Identifica cada línea de las filas que contenga la palabra "αυτός" y cópiala tal cual. Las mayúsculas y minúsculas cuentan.

========

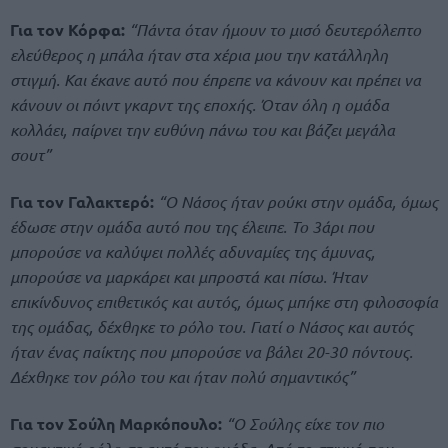
Για τον Κόρφα:
“Πάντα όταν ήμουν το μισό δευτερόλεπτο
ελεύθερος η μπάλα ήταν στα χέρια μου την κατάλληλη
στιγμή. Και έκανε αυτό που έπρεπε να κάνουν και πρέπει να
κάνουν οι πόιντ γκαρντ της εποχής. Όταν όλη η ομάδα
κολλάει, παίρνει την ευθύνη πάνω του και βάζει μεγάλα
σουτ”
Για τον Γαλακτερό:
“Ο Νάσος ήταν ρούκι στην ομάδα, όμως
έδωσε στην ομάδα αυτό που της έλειπε. Το 3άρι που
μπορούσε να καλύψει πολλές αδυναμίες της άμυνας,
μπορούσε να μαρκάρει και μπροστά και πίσω. Ήταν
επικίνδυνος επιθετικός και αυτός, όμως μπήκε στη φιλοσοφία
της ομάδας, δέχθηκε το ρόλο του. Γιατί ο Νάσος και αυτός
ήταν ένας παίκτης που μπορούσε να βάλει 20-30 πόντους.
Δέχθηκε τον ρόλο του και ήταν πολύ σημαντικός”
Για τον Σούλη Μαρκόπουλο:
“Ο Σούλης είχε τον πιο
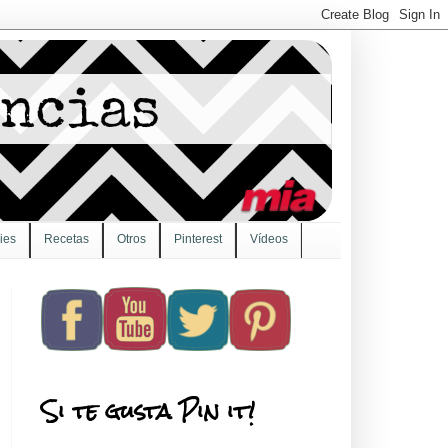
ies
Recetas
Otros
Pinterest
Vídeos
Si te gusta Pin it!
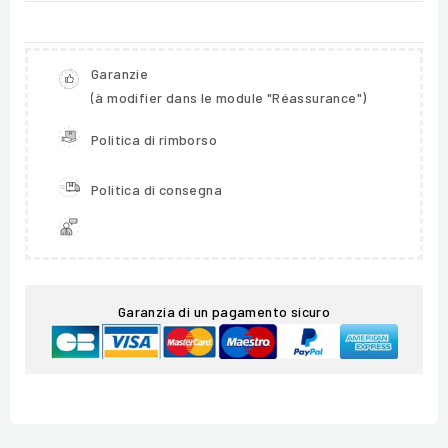
Garanzie
(à modifier dans le module "Réassurance")
Politica di rimborso
Politica di consegna
Garanzia di un pagamento sicuro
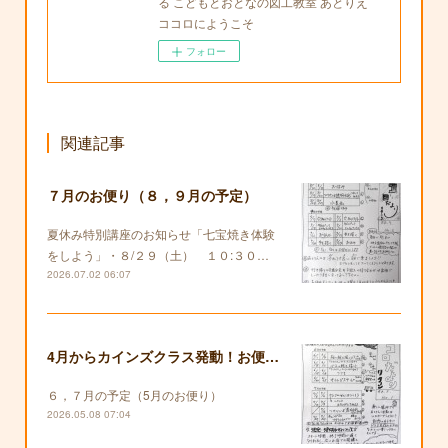
る こどもとおとなの図工教室 あとりえ
ココロにようこそ
フォロー
関連記事
７月のお便り（８，９月の予定）
夏休み特別講座のお知らせ「七宝焼き体験
をしよう」・８/２９（土） １０:３０…
2026.07.02 06:07
4月からカインズクラス発動！お便りも復活します！
６，７月の予定（5月のお便り）
2026.05.08 07:04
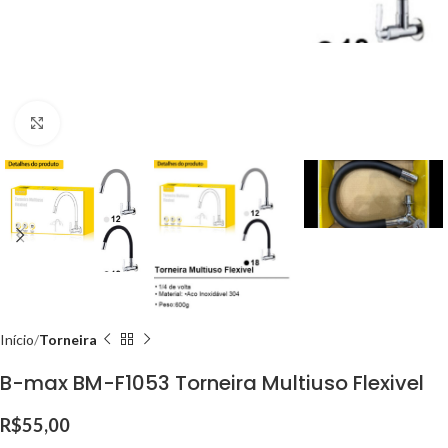
Clique para ampliar
Início
Torneira
B-max BM-F1053 Torneira Multiuso Flexivel
R$
55,00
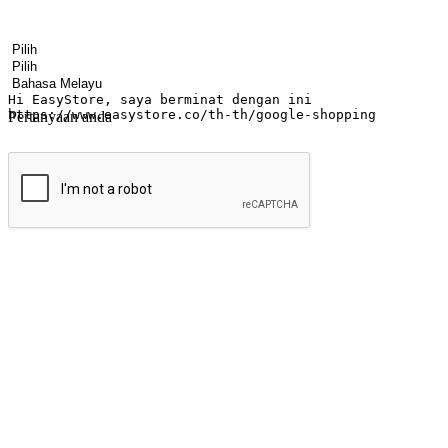
Nama
Nama syarikat
Alamat e-mel
Nombor telefon bimbit
Industri perniagaan
Kedai fizikal
Bahasa pilihan
Pertanyaan anda
Hantar
Menyinari kegembiraan membeli-belah di
Ubah setiap saat menjadi peluang untuk penemuan, sama ada dari me
berbelanja dari mana-mana dan berbelanja melalui laman web atau apl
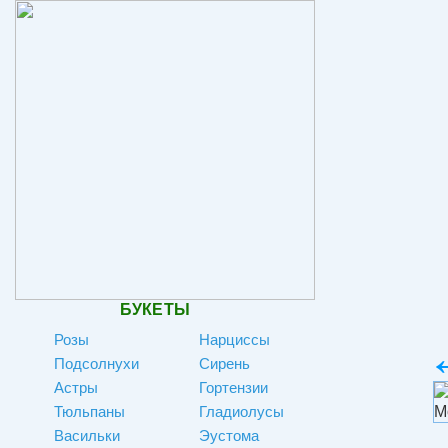
БУКЕТЫ
Розы
Нарциссы
Подсолнухи
Сирень
Астры
Гортензии
Тюльпаны
Гладиолусы
Васильки
Эустома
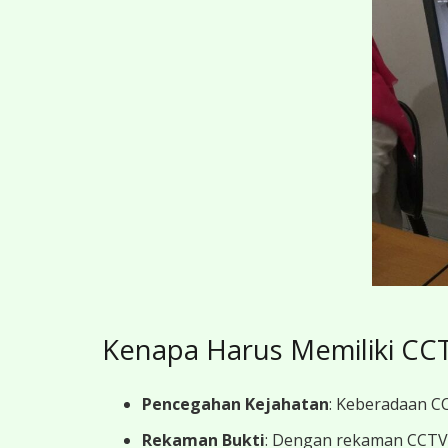
Kenapa Harus Memiliki CCT
Pencegahan Kejahatan
: Keberadaan CC
Rekaman Bukti
: Dengan rekaman CCTV y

========

• _SOLUCIÓN_
επικίνδυνος επιθετικός και αυτός, όμως μπήκε στη φιλοσοφία
της ομάδας, δέχθηκε το ρόλο του. Γιατί ο Νάσος και αυτός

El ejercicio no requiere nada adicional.